Sport event management seems to be nearly monopolized by ArbiterSports. My lacrosse officiating assignments are administered via Arbiter, and boy oh boy does the UI leave much to be desired.
Not only is the UI lacking, but they charge for additional "mobile" features, like remote/API calendar access, let alone synchronization. So, let's see what we can do to export this calendar information anyway.
Goal
Arbiter supports an "Outlook Export" button which specifies the time range to export a schedule. Clicking this button downloads a CSV:
Start Date,Subject,Start Time,End Date,End Time,All day event,Reminder on/off,Reminder Date,Reminder Time,Description,Location,Priority
"3/12/2018","St. Mark's","5:00 PM","3/12/2018","6:30 PM",FALSE,"False","3/11/2018","5:00 PM","R: John Smith 555-555-5555 || U: Jane Doe 1(666)666-6666 || F: Joe Schmoe 777-777-7777","Saint Mark",Normal
This CSV can be used to import into a Google calendar. So if we can periodically download this CSV and then synchronize it with Google, we'll have our "mobile" features.

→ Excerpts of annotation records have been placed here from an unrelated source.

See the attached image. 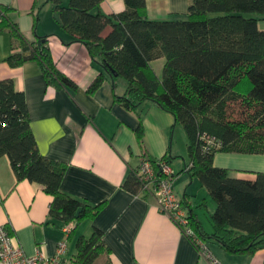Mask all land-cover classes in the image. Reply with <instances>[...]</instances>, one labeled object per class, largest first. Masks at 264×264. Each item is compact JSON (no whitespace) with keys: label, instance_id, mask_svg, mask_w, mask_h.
Returning a JSON list of instances; mask_svg holds the SVG:
<instances>
[{"label":"trees","instance_id":"trees-1","mask_svg":"<svg viewBox=\"0 0 264 264\" xmlns=\"http://www.w3.org/2000/svg\"><path fill=\"white\" fill-rule=\"evenodd\" d=\"M51 1L61 28L83 43L92 61L106 72L95 75L88 93L108 75L119 105L136 111L151 101L172 115L174 127L178 124L184 130L187 160L179 171L172 169L169 180L173 185L181 172L197 177L215 203L210 214L212 230L207 233L188 195L180 198L193 232L186 236L198 251L202 249L198 240L207 249L208 244H216L234 254H253L264 247V171L240 177L213 162L218 151L264 154V28L260 27L264 0H188L184 14L164 19L148 17L146 0H123L124 9L109 14L100 10L102 0ZM12 11L13 7L0 3V29H9L16 48L5 61L17 67L36 60L47 84L76 89V82L56 67L48 36L26 39L11 18ZM158 59L163 61L160 73L153 65ZM119 80L125 83L122 94L115 91ZM134 132L142 146L141 120ZM3 155L16 181L37 183L52 196L51 217L70 226L97 213L100 205L91 206L61 190L64 164L38 149L24 92L11 78L0 79ZM141 156L121 186L133 194L153 197V187L163 176L160 162L170 166L169 157ZM144 160L153 171L148 180L141 168ZM199 204L204 205V199ZM78 208L81 211L75 217ZM76 249L72 263L93 264L106 249L102 231L94 227L87 238L77 240ZM103 264L113 263L107 257Z\"/></svg>","mask_w":264,"mask_h":264},{"label":"crops","instance_id":"crops-1","mask_svg":"<svg viewBox=\"0 0 264 264\" xmlns=\"http://www.w3.org/2000/svg\"><path fill=\"white\" fill-rule=\"evenodd\" d=\"M61 2L66 4L67 0ZM0 3L14 8L10 16L26 39L48 36L56 67L74 80L77 88L47 84L39 63L33 59L11 67L5 58L16 48L7 28L0 29V79L11 78L14 86L24 92L30 128L40 152L64 164L61 190L91 206L100 205L92 218L84 216L67 226L62 219L49 215L52 196L37 183L16 181L9 160L3 155L0 225L7 227L28 255L40 251L52 256L57 243L66 240L60 264L73 262L77 240L87 238L94 227L102 231L106 249L93 264H103L107 257L113 264H211L172 218L159 209L155 198L133 194L121 186L143 153L154 159L166 154L171 169L176 172L182 168L186 152L174 147L172 115L151 101L144 102L136 111L122 107L114 100L108 75L96 90L88 93V84L103 69L92 61L83 43L74 41L61 28L51 0H0ZM187 4L188 0H146V11L152 19H164L184 14ZM124 7L123 0H102L100 10L109 14ZM260 27L264 28V21ZM162 63V59L153 61L157 73ZM124 88L125 83L119 80L115 91L122 94ZM140 120L144 127L142 146L134 132ZM213 162L234 170L233 175L240 177L264 171L263 154L215 153ZM194 180L186 172L179 173L173 180V188L180 186L182 195L177 196L178 190H174L176 196L196 195L191 188ZM201 188L206 206L208 194L202 184ZM191 197L193 212L204 231L210 233L212 226L201 217L200 200L196 203ZM213 204L211 212L214 201ZM207 247L220 264H264V247L253 254L229 253L216 244Z\"/></svg>","mask_w":264,"mask_h":264},{"label":"built area","instance_id":"built-area-1","mask_svg":"<svg viewBox=\"0 0 264 264\" xmlns=\"http://www.w3.org/2000/svg\"><path fill=\"white\" fill-rule=\"evenodd\" d=\"M142 172L145 173L144 180L152 178L153 171L150 162L142 161ZM160 170L162 178L158 180L156 186L153 187V197L159 209L169 215L172 220L181 228L184 229V234H193L188 226L186 210L174 192L172 182L169 180V175L172 171L171 167L166 162H160ZM151 186V182H148ZM69 228L66 227V231ZM203 253L211 264H220L206 246L200 241H197ZM67 248L66 240H60L57 243L56 251L52 256H46L40 251H36L33 255H28L24 252L21 245L15 241L5 225H0V264H60V256ZM77 264V263H71Z\"/></svg>","mask_w":264,"mask_h":264},{"label":"rangeland","instance_id":"rangeland-1","mask_svg":"<svg viewBox=\"0 0 264 264\" xmlns=\"http://www.w3.org/2000/svg\"><path fill=\"white\" fill-rule=\"evenodd\" d=\"M173 131L174 132L172 133V136H173V144H174V147L176 148V150H179V152L180 151L186 152V136H185L184 130L182 129V127L180 125L177 124L174 127V130ZM216 153L222 154V153H238V152L218 151ZM244 154H248V155H261L262 153H244ZM191 188H192V190H194V192L196 191V193H197L196 195H194V193H191L192 194L191 196H194L193 198H194L195 202L197 200H201L202 188H201V183H200V181L198 180L197 177H195L194 183L191 186ZM199 189H200V191H199ZM174 190H178V192H176L177 193V196H181L182 195V191L180 189V186L178 187V185H177V187ZM188 196H189V200L191 199L192 202H193L192 197L190 195H188ZM207 197L208 198H207V201H206L207 202L206 203V206L201 205L200 208L202 207V209H200V211H201V217H202L203 222L205 224H207V225H209V224L211 225L210 214H211V210H212V205H214V204H213V200L210 198V196L207 195ZM194 208H196V205H195Z\"/></svg>","mask_w":264,"mask_h":264},{"label":"water","instance_id":"water-1","mask_svg":"<svg viewBox=\"0 0 264 264\" xmlns=\"http://www.w3.org/2000/svg\"><path fill=\"white\" fill-rule=\"evenodd\" d=\"M80 211H81V208H78L77 211H76V213H75V217L78 216V214H79Z\"/></svg>","mask_w":264,"mask_h":264}]
</instances>
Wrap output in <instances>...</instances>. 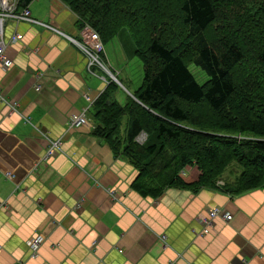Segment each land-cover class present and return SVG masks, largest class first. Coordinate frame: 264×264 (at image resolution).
<instances>
[{
    "label": "crops",
    "instance_id": "obj_1",
    "mask_svg": "<svg viewBox=\"0 0 264 264\" xmlns=\"http://www.w3.org/2000/svg\"><path fill=\"white\" fill-rule=\"evenodd\" d=\"M27 9L60 34L3 23L12 66H0V264H264V185L239 194L170 186L142 195L136 168L92 134L90 107L109 72L88 67L75 43L77 16L61 0H32ZM14 34L21 39L11 44ZM130 52L104 48L115 78ZM81 111L87 122L70 128L69 117ZM47 139L61 142L50 157ZM192 170L181 173L187 184L196 180ZM212 209L231 219L215 218L204 235L201 220ZM36 236L32 256L27 242Z\"/></svg>",
    "mask_w": 264,
    "mask_h": 264
},
{
    "label": "trees",
    "instance_id": "obj_2",
    "mask_svg": "<svg viewBox=\"0 0 264 264\" xmlns=\"http://www.w3.org/2000/svg\"><path fill=\"white\" fill-rule=\"evenodd\" d=\"M103 44L126 30L142 83L120 104L109 81L92 134L138 171L144 196L170 186L232 194L264 185V0H61ZM32 0H17L15 12ZM194 65L205 73L200 85ZM126 118L123 125L122 119ZM145 135L141 143L138 138ZM229 166L240 173L218 185ZM196 167L187 184L180 173Z\"/></svg>",
    "mask_w": 264,
    "mask_h": 264
},
{
    "label": "built area",
    "instance_id": "obj_3",
    "mask_svg": "<svg viewBox=\"0 0 264 264\" xmlns=\"http://www.w3.org/2000/svg\"><path fill=\"white\" fill-rule=\"evenodd\" d=\"M16 2L17 0H0V66L4 70L9 69L12 66V61L5 56L6 46L2 38L3 23L5 19H11L15 23L27 22L30 24H38L54 33L60 34V32L54 27L50 25L40 24L35 20H33L30 17V12L28 11L27 8H24L20 12L16 13L15 12ZM80 35H81V42H75V43L80 48V50L87 56L88 67L91 65H96L99 66L100 68H104L102 62L99 60V55L102 54L104 46L98 34L86 26L80 31ZM20 39H21L20 35L14 34L10 38V43L11 44L16 43ZM39 89L40 87L36 86L35 90L39 91ZM16 106L17 104L13 103L11 105V108L15 109ZM86 122H87V118L85 116V111H81L79 114L71 115L69 117L68 126L70 128H79L85 125ZM144 140H145V135L141 134L138 138V141L142 143ZM47 141H48V148L46 150V157H50L54 155L56 152H59L61 142L59 140L53 141L49 139H47ZM6 176L8 178H12L11 173H7ZM109 194L113 199H115L114 193L112 191H109ZM217 217L221 218L224 221H229L231 219V216L229 214L227 213L223 214L219 209L210 210L209 212H207L206 217L201 220V223L203 225L202 233L204 235L208 233V229L212 226L214 219ZM160 240L165 246L167 243L165 236H161ZM40 243H41V238L39 236H36L35 238L27 242V246L29 247L32 256H35Z\"/></svg>",
    "mask_w": 264,
    "mask_h": 264
},
{
    "label": "rangeland",
    "instance_id": "obj_4",
    "mask_svg": "<svg viewBox=\"0 0 264 264\" xmlns=\"http://www.w3.org/2000/svg\"><path fill=\"white\" fill-rule=\"evenodd\" d=\"M129 39H128L126 30H121L119 34L117 35V38L112 40L110 43L106 44L104 48L106 47V52L108 51V53L113 54L115 53L116 49L120 46L122 49H123V46L131 47L129 43ZM103 52H104V49H103ZM102 54L99 55V60L102 62V65L104 66V68H101V69L104 72L106 71L109 72L108 76L110 80L108 79V81H113L117 85L119 84V81L121 82L120 84L121 86L119 87L118 91L115 93V97H116V100L120 104H123L125 98H127L128 96L132 97L133 96L132 94L137 90V88L142 83V77H143L142 63L137 58H131L130 56L129 57L126 56L128 58V60L126 59L128 63H126L125 67L123 68V74L121 75L117 74V78H115V76L112 74L113 71L109 68L110 66L106 65L104 60L102 61ZM189 70L200 85L204 84L207 81L208 79L207 76L199 68L195 67L194 65H191L189 67ZM118 97L122 99L119 100ZM125 122H126V118L124 117L122 119V124L124 125ZM196 172L195 170L194 171L192 170V172L190 173V177L194 178L195 176H198L199 173L198 171ZM181 173H180V176H181ZM239 173H240V170L236 166H229L226 169V171L222 174V176L220 177L221 178V180L219 181L220 184L221 185H223L224 183L232 184L238 178ZM181 178L183 177L181 176ZM195 179L197 180L198 177H195Z\"/></svg>",
    "mask_w": 264,
    "mask_h": 264
},
{
    "label": "bare ground",
    "instance_id": "obj_5",
    "mask_svg": "<svg viewBox=\"0 0 264 264\" xmlns=\"http://www.w3.org/2000/svg\"><path fill=\"white\" fill-rule=\"evenodd\" d=\"M112 79H114V78H112Z\"/></svg>",
    "mask_w": 264,
    "mask_h": 264
}]
</instances>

For now, let's aim to just download the CSV.
CasperJS
Blindly dealing with HTTP calls and HTML responses can be done in frameworks like Beautiful Soup for Python. But it's limited when JavaScript functions generate required data or manipulate the Document Object Model (DOM) (webpage) without you knowing.
CasperJS to the rescue. It's a headless browser with a JavaScript engine for evaluating HTML and any subsequent scripts. This removes the concern of having to manipulate raw HTML, and instead lets you focus on interacting with webpages to get you what you want.
Without further ado, the script:
var casper = require('casper').create({
viewportSize: {
width: 1920,
height: 1080,
},
logLevel: 'info',
verbose: false,
});
// Shortcuts to commonly used functions
var x = require('casper').selectXPath;
var dump = require('utils').dump;
// CLI parameters: --username=foo --password=bar --organization=NCLRA
var username = casper.cli.options.username;
var password = casper.cli.options.password;
var organization = casper.cli.options.organization;
// Janky global state variable filled on 'resource.requested'
var requestedResource = null;
// Load the Arbiter Sports front page and click 'Log In'
casper.start('http://www.arbitersports.com/', function() {
}).thenClick(x('//*[@id="menu-item-76"]/a'), function() {
// Fill in username and password information, without submitting the form
this.fill(
x('//*[@id="aspnetForm"]'),
{
'ctl00$ContentHolder$pgeSignIn$conSignIn$txtEmail': username,
'txtPassword': password,
}
);
// Submit the form via a click
}).thenClick(x('//*[@id="ctl00_ContentHolder_pgeSignIn_conSignIn_btnSignIn"]'), function(
) {
// Select the organization to target -- unfortunately this is case sensitive
}).thenClick(x('//tr[./td[text() = "'+organization+'"] and .//span[text() = "Official"]]'), function(
) {
// Go to the 'Schedule' tab
}).thenClick(x('//*[@id="lnkNavTabSchedule"]/a'), function(
) {
// Aim to 'Outlook Export' the schedule
}).thenClick(x('//*[@id="ctl00_ContentHolder_pgeGameScheduleEdit_cmnUtilities_tskExport"]'), function() {
/* The 'resource.requested' event hasn't been registered until now because
* there are actually many 'POST's made to a single endpoint within Arbiter.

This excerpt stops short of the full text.